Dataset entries
++++++++

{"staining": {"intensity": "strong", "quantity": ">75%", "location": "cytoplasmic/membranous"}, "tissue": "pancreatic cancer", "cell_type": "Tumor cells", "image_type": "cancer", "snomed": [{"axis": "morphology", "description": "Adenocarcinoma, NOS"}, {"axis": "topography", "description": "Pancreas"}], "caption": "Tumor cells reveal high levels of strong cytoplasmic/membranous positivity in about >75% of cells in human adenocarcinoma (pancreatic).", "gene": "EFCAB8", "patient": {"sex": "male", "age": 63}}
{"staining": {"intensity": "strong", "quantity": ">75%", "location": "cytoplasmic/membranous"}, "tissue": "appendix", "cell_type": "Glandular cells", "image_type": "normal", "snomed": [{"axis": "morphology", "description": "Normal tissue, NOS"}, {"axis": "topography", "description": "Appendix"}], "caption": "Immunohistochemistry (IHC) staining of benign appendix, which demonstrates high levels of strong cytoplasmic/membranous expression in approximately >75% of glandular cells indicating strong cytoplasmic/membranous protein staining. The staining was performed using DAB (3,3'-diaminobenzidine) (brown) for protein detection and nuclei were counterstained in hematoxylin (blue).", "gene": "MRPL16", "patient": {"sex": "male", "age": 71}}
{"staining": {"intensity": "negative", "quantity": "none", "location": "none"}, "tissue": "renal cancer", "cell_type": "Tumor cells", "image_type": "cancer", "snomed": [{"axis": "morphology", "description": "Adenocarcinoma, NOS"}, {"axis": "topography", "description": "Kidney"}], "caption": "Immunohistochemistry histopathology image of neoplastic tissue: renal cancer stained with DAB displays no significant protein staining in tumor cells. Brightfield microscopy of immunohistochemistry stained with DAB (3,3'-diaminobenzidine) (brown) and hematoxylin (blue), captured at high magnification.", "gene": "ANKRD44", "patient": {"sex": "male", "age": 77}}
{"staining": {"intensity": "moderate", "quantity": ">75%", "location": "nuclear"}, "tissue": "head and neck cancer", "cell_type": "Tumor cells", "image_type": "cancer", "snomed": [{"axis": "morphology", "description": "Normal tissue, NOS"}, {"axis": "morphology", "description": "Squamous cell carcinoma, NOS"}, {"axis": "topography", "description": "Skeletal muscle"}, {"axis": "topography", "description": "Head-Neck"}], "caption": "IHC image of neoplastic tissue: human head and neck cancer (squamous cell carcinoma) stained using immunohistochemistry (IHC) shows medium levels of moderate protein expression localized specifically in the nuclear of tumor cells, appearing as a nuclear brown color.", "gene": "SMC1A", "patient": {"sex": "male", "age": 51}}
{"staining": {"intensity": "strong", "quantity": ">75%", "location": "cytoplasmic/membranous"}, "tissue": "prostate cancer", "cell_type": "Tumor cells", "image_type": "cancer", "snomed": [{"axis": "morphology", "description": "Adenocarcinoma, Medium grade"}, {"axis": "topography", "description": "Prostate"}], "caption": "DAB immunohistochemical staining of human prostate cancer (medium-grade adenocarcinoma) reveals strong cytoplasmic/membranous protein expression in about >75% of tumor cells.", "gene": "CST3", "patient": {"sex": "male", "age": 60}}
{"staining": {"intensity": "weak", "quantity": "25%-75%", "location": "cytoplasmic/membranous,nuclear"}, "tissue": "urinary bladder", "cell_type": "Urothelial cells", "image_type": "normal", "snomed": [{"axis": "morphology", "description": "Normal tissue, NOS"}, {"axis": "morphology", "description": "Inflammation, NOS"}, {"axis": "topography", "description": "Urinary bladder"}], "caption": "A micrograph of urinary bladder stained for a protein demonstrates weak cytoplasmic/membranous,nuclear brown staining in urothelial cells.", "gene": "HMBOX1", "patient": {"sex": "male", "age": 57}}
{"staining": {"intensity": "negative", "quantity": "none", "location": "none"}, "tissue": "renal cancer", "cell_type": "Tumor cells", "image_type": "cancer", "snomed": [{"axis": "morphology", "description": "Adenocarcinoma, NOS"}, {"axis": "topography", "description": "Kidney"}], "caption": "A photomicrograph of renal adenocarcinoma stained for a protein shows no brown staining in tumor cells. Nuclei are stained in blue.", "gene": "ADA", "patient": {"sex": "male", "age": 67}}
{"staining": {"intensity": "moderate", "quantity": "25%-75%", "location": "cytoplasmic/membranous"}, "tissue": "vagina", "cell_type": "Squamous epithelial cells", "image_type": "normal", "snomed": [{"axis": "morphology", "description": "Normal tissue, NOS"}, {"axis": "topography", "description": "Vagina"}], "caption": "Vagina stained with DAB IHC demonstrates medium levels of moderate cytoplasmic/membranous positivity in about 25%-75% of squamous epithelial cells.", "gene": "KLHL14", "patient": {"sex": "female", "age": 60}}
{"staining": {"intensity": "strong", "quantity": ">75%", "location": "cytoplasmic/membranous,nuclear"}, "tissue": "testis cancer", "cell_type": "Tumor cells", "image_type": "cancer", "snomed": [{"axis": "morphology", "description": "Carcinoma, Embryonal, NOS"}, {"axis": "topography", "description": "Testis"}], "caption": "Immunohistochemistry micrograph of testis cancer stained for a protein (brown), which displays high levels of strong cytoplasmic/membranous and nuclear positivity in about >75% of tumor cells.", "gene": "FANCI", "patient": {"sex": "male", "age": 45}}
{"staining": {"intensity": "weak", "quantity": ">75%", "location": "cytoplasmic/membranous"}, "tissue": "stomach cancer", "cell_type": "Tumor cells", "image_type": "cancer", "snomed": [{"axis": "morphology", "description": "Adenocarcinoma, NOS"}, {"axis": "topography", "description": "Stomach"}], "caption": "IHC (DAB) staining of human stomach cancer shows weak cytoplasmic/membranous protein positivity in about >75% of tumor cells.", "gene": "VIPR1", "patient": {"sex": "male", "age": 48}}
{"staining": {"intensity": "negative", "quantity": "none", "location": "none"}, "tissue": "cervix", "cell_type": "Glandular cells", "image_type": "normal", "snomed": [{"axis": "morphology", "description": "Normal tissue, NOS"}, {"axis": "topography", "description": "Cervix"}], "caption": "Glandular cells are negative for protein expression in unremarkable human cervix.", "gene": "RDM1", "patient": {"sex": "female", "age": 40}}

++++++++

Task instructions: Write out every record, exactly as written.

Result of this task:
{"staining": {"intensity": "strong", "quantity": ">75%", "location": "cytoplasmic/membranous"}, "tissue": "pancreatic cancer", "cell_type": "Tumor cells", "image_type": "cancer", "snomed": [{"axis": "morphology", "description": "Adenocarcinoma, NOS"}, {"axis": "topography", "description": "Pancreas"}], "caption": "Tumor cells reveal high levels of strong cytoplasmic/membranous positivity in about >75% of cells in human adenocarcinoma (pancreatic).", "gene": "EFCAB8", "patient": {"sex": "male", "age": 63}}
{"staining": {"intensity": "strong", "quantity": ">75%", "location": "cytoplasmic/membranous"}, "tissue": "appendix", "cell_type": "Glandular cells", "image_type": "normal", "snomed": [{"axis": "morphology", "description": "Normal tissue, NOS"}, {"axis": "topography", "description": "Appendix"}], "caption": "Immunohistochemistry (IHC) staining of benign appendix, which demonstrates high levels of strong cytoplasmic/membranous expression in approximately >75% of glandular cells indicating strong cytoplasmic/membranous protein staining. The staining was performed using DAB (3,3'-diaminobenzidine) (brown) for protein detection and nuclei were counterstained in hematoxylin (blue).", "gene": "MRPL16", "patient": {"sex": "male", "age": 71}}
{"staining": {"intensity": "negative", "quantity": "none", "location": "none"}, "tissue": "renal cancer", "cell_type": "Tumor cells", "image_type": "cancer", "snomed": [{"axis": "morphology", "description": "Adenocarcinoma, NOS"}, {"axis": "topography", "description": "Kidney"}], "caption": "Immunohistochemistry histopathology image of neoplastic tissue: renal cancer stained with DAB displays no significant protein staining in tumor cells. Brightfield microscopy of immunohistochemistry stained with DAB (3,3'-diaminobenzidine) (brown) and hematoxylin (blue), captured at high magnification.", "gene": "ANKRD44", "patient": {"sex": "male", "age": 77}}
{"staining": {"intensity": "moderate", "quantity": ">75%", "location": "nuclear"}, "tissue": "head and neck cancer", "cell_type": "Tumor cells", "image_type": "cancer", "snomed": [{"axis": "morphology", "description": "Normal tissue, NOS"}, {"axis": "morphology", "description": "Squamous cell carcinoma, NOS"}, {"axis": "topography", "description": "Skeletal muscle"}, {"axis": "topography", "description": "Head-Neck"}], "caption": "IHC image of neoplastic tissue: human head and neck cancer (squamous cell carcinoma) stained using immunohistochemistry (IHC) shows medium levels of moderate protein expression localized specifically in the nuclear of tumor cells, appearing as a nuclear brown color.", "gene": "SMC1A", "patient": {"sex": "male", "age": 51}}
{"staining": {"intensity": "strong", "quantity": ">75%", "location": "cytoplasmic/membranous"}, "tissue": "prostate cancer", "cell_type": "Tumor cells", "image_type": "cancer", "snomed": [{"axis": "morphology", "description": "Adenocarcinoma, Medium grade"}, {"axis": "topography", "description": "Prostate"}], "caption": "DAB immunohistochemical staining of human prostate cancer (medium-grade adenocarcinoma) reveals strong cytoplasmic/membranous protein expression in about >75% of tumor cells.", "gene": "CST3", "patient": {"sex": "male", "age": 60}}
{"staining": {"intensity": "weak", "quantity": "25%-75%", "location": "cytoplasmic/membranous,nuclear"}, "tissue": "urinary bladder", "cell_type": "Urothelial cells", "image_type": "normal", "snomed": [{"axis": "morphology", "description": "Normal tissue, NOS"}, {"axis": "morphology", "description": "Inflammation, NOS"}, {"axis": "topography", "description": "Urinary bladder"}], "caption": "A micrograph of urinary bladder stained for a protein demonstrates weak cytoplasmic/membranous,nuclear brown staining in urothelial cells.", "gene": "HMBOX1", "patient": {"sex": "male", "age": 57}}
{"staining": {"intensity": "negative", "quantity": "none", "location": "none"}, "tissue": "renal cancer", "cell_type": "Tumor cells", "image_type": "cancer", "snomed": [{"axis": "morphology", "description": "Adenocarcinoma, NOS"}, {"axis": "topography", "description": "Kidney"}], "caption": "A photomicrograph of renal adenocarcinoma stained for a protein shows no brown staining in tumor cells. Nuclei are stained in blue.", "gene": "ADA", "patient": {"sex": "male", "age": 67}}
{"staining": {"intensity": "moderate", "quantity": "25%-75%", "location": "cytoplasmic/membranous"}, "tissue": "vagina", "cell_type": "Squamous epithelial cells", "image_type": "normal", "snomed": [{"axis": "morphology", "description": "Normal tissue, NOS"}, {"axis": "topography", "description": "Vagina"}], "caption": "Vagina stained with DAB IHC demonstrates medium levels of moderate cytoplasmic/membranous positivity in about 25%-75% of squamous epithelial cells.", "gene": "KLHL14", "patient": {"sex": "female", "age": 60}}
{"staining": {"intensity": "strong", "quantity": ">75%", "location": "cytoplasmic/membranous,nuclear"}, "tissue": "testis cancer", "cell_type": "Tumor cells", "image_type": "cancer", "snomed": [{"axis": "morphology", "description": "Carcinoma, Embryonal, NOS"}, {"axis": "topography", "description": "Testis"}], "caption": "Immunohistochemistry micrograph of testis cancer stained for a protein (brown), which displays high levels of strong cytoplasmic/membranous and nuclear positivity in about >75% of tumor cells.", "gene": "FANCI", "patient": {"sex": "male", "age": 45}}
{"staining": {"intensity": "weak", "quantity": ">75%", "location": "cytoplasmic/membranous"}, "tissue": "stomach cancer", "cell_type": "Tumor cells", "image_type": "cancer", "snomed": [{"axis": "morphology", "description": "Adenocarcinoma, NOS"}, {"axis": "topography", "description": "Stomach"}], "caption": "IHC (DAB) staining of human stomach cancer shows weak cytoplasmic/membranous protein positivity in about >75% of tumor cells.", "gene": "VIPR1", "patient": {"sex": "male", "age": 48}}
{"staining": {"intensity": "negative", "quantity": "none", "location": "none"}, "tissue": "cervix", "cell_type": "Glandular cells", "image_type": "normal", "snomed": [{"axis": "morphology", "description": "Normal tissue, NOS"}, {"axis": "topography", "description": "Cervix"}], "caption": "Glandular cells are negative for protein expression in unremarkable human cervix.", "gene": "RDM1", "patient": {"sex": "female", "age": 40}}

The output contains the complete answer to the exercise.